• [REQUEST]:
Provide the number of lines of the records that include "форма", with no other content.

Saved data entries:
►
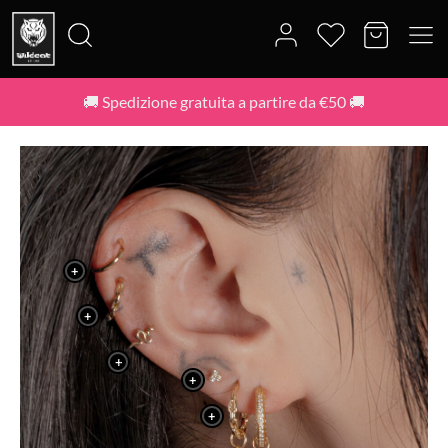
🚚 Spedizione gratuita a partire da €50 🚚
+
+
+
+
+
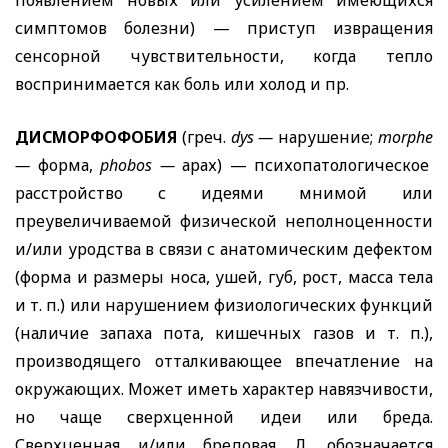
появлением новых или усилением имеющихся
симптомов болезни) — приступ извращения
сенсорной чувствительности, когда тепло
воспринимается как боль или холод и пр.
ДИСМОРФОФОБИЯ
(греч.
dys
—
нарушение;
morphe
—
форма,
phobos
—
арах) — психопатологическое
расстройство с идеями мнимой или
преувеличиваемой физической неполноценности
и/или уродства в связи с анатомическим дефектом
(форма и размеры носа, ушей, губ, рост, масса тела
и т. п.) или нарушением физиологических функций
(наличие запаха пота, кишечных газов и т. п.),
производящего отталкивающее впечатление на
окружающих. Может иметь характер навязчивости,
но чаще сверхценной идеи или бреда.
Сверхценная и/или бредовая Д. обозначается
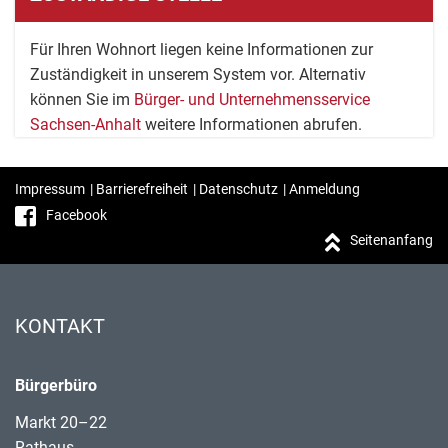
Für Ihren Wohnort liegen keine Informationen zur
Zuständigkeit in unserem System vor. Alternativ
können Sie im
Bürger- und Unternehmensservice
Sachsen-Anhalt
weitere Informationen abrufen.
Impressum
|
Barrierefreiheit
|
Datenschutz
|
Anmeldung
Facebook
Seitenanfang
KONTAKT
Bürgerbüro
Markt 20–22
Rathaus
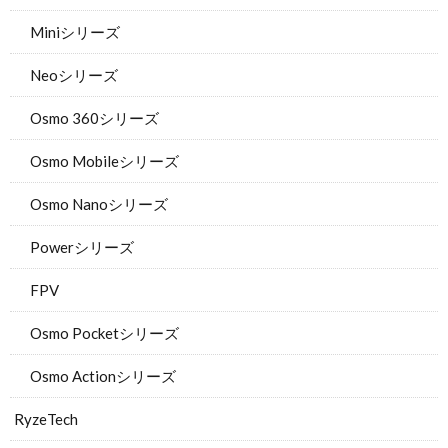
Miniシリーズ
Neoシリーズ
Osmo 360シリーズ
Osmo Mobileシリーズ
Osmo Nanoシリーズ
Powerシリーズ
FPV
Osmo Pocketシリーズ
Osmo Actionシリーズ
RyzeTech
◄
• [WRITTEN ANSWER]:
2